17 Oktober 2023

Wieland: Aristipp

 

Antipater an Aristipp: Über Athen 

"[...] Ich habe Bürger aus beinahe allen Griechischen Städten kennen gelernt, und keinen gefunden, der ihr die seinige ohne Schamröthe oder aus einem andern Grunde vorzuziehen vermocht hätte, als dem Zauber, der uns an den Ort fesselt, wo wir das goldne Alter des Menschenlebens zugebracht haben. Was muß Athen für den seyn, der das Glück hatte, in ihrem Schooß aufzublühen? Wie natürlich kommen mir alle jene weltgepriesenen Thaten vor, die jemals für eine solche Stadt von ihren Söhnen gethan wurden? – und wenn ich bedenke, was sie erst seyn könnte, wenn sie den Gesetzen und der Verfassung ihres eben so klugen als weisen Solons treu geblieben wäre! – Was sie jetzt noch werden könnte, wenn sie anstatt ihrer stürmischen Volksherrschaft sich eine wohlgeordnete Aristokratie gefallen lassen, und statt der gefährlichen Eitelkeit, auf ihre eigenen und der ganzen Hellas Kosten nach einer Obergewalt, die ihr nie gutwillig zugestanden wird, zu streben, sich an dem hohen Vorzug begnügen wollte, das zu seyn wozu ihr Name selbst sie bestimmt, der Hauptsitz aller Künste des Friedens und der Musen, das Muster der schönsten Ausbildung, die Besitzerin der weisesten[361] Gesetze, der mildesten Regierung, der menschlichsten Sitten, des feinsten Sinnes für alles Schöne und Große, der vollkommensten und zierlichsten Sprache, und der angenehmsten Art des Daseyns zu genießen, kurz, durch Vereinigung alles dessen, was des Menschen Leben veredelt und verschönert, die erste Stadt der Welt zu seyn: wer würde dann nicht das Glück in Athen zu leben allem andern vorziehen, und die Nothwendigkeit, sie zu verlassen, für das größte aller Uebel halten? – Platon und Isokrates haben wahrlich keine Schuld, wenn Athen nicht dieses Urbild einer vollkommenen und glücklichen Republik ist – Aber die Sterblichen scheinen weder aufgelegt noch geneigt zu seyn, den Idealen ihrer Weisen Wirklichkeit zu geben, und unter allen Erdebewohnern die Athener vielleicht am wenigsten.

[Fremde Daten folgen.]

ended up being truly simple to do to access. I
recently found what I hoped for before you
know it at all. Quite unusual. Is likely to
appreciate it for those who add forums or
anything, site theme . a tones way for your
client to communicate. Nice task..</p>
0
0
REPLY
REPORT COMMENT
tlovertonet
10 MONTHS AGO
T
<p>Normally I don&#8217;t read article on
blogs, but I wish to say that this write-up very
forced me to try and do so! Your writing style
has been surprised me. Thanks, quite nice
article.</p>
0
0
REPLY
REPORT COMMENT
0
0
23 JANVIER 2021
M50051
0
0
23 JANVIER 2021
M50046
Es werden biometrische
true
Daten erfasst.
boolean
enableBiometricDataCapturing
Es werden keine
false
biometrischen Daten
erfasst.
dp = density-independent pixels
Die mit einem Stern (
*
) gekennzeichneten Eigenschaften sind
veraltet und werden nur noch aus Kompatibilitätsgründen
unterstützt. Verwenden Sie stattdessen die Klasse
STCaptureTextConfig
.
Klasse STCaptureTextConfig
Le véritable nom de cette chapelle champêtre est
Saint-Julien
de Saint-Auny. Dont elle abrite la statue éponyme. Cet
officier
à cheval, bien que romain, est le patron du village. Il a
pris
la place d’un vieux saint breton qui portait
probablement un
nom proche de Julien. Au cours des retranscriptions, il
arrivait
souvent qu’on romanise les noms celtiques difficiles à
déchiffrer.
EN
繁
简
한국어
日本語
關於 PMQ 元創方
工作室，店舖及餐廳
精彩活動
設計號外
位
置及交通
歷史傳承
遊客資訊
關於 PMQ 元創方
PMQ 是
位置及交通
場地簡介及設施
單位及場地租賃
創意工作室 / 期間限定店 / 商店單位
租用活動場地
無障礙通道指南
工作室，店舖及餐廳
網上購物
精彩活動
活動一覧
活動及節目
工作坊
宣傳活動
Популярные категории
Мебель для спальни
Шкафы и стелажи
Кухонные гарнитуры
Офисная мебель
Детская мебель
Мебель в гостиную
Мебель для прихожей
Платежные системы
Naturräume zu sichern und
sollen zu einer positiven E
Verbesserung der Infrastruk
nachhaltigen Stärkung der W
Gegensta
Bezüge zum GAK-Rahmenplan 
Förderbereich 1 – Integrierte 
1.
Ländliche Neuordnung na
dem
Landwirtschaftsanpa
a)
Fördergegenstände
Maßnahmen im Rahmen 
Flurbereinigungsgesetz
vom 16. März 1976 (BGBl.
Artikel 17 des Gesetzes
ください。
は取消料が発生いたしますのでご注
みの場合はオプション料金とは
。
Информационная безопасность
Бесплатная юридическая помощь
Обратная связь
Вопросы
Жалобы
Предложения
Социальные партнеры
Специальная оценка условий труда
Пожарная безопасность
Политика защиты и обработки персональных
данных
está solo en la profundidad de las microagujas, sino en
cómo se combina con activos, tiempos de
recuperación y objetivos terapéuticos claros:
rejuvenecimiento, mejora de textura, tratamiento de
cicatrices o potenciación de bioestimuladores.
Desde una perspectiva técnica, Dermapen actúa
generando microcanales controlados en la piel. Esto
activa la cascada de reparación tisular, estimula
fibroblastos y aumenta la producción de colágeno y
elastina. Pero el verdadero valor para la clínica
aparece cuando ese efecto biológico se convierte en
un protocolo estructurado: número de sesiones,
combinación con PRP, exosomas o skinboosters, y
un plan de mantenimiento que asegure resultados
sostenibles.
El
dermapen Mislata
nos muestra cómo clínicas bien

Indessen, wie sie sind, habe ich ihnen und ihrer Stadt viel zu danken; und dieses Gefühl war es auch, was alle übrigen verdrängte und verschlang, als ich von einer Anhöhe auf dem Wege nach Eleusis den letzten Blick auf den hellbesonnten Tempel der Athene Polias heftete. [...]"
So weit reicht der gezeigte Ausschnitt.